**PROBLEM:** Rewrite the lines of every item below, changing each "現正直播" to "直播中" and keeping everything else the same. Leave out the pictures.

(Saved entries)
== == ==
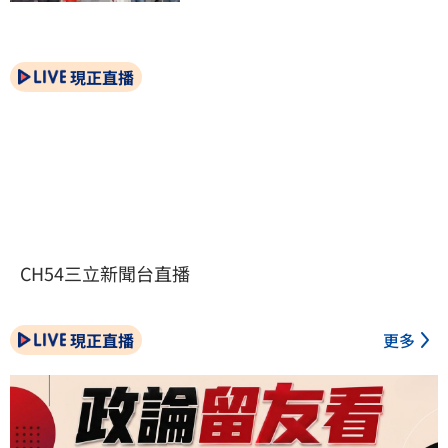
現正直播
CH54三立新聞台直播
現正直播
更多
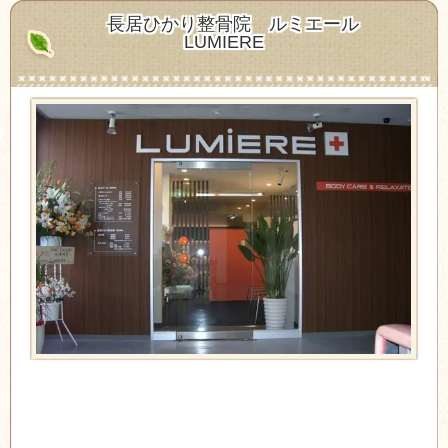
長居ひかり整骨院
ルミエール
LUMIERE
== == ==
**OUTPUT:**
直播中
CH54三立新聞台直播
直播中
更多
長居ひかり整骨院
ルミエール
LUMIERE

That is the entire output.